- **Directions for this task**
Could you copy the entries below word for word, from the line with "57: 57 -> 81" up to and including the line with "anımsatma: anımsatma -> çağrıştırma", leaving out the pictures?
— Begin —
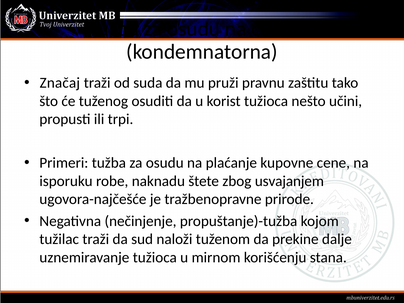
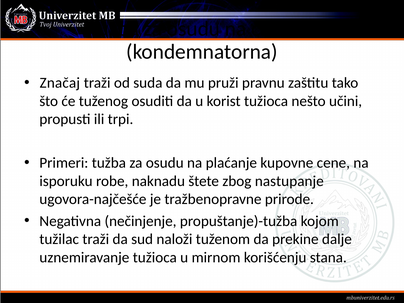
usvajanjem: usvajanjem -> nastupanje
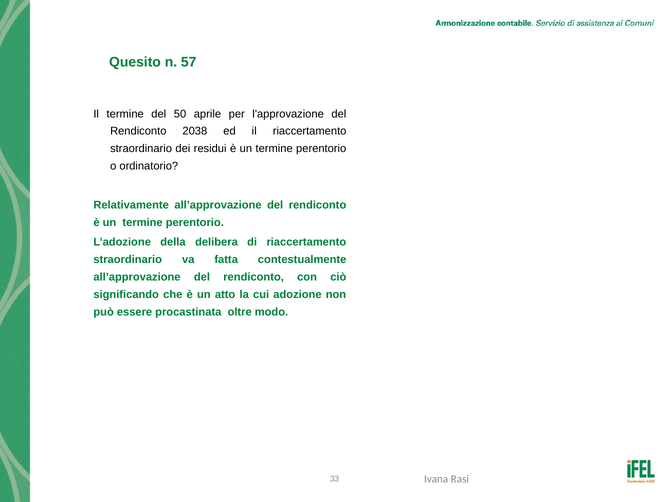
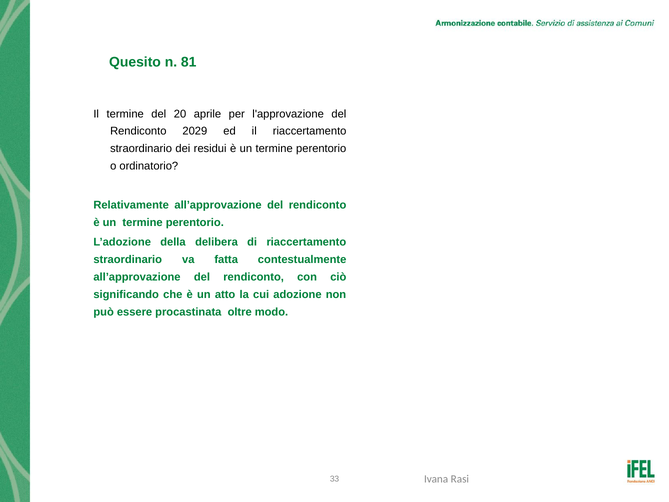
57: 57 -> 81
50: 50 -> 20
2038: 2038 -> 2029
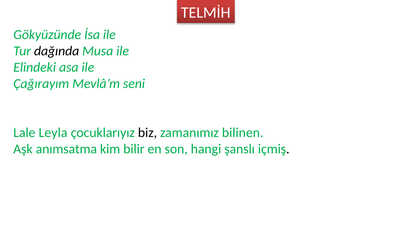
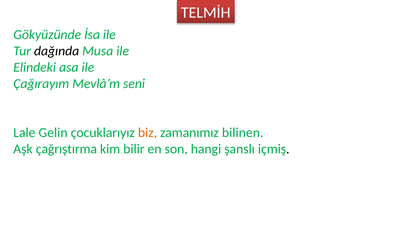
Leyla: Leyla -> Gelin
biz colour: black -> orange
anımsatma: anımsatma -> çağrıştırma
— End —
— Begin —
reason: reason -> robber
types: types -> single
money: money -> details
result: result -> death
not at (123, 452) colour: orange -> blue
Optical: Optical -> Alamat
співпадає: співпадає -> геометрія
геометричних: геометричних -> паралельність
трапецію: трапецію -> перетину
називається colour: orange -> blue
— End —
- **Exercise answer**
57: 57 -> 81
50: 50 -> 20
2038: 2038 -> 2029
Leyla: Leyla -> Gelin
biz colour: black -> orange
anımsatma: anımsatma -> çağrıştırma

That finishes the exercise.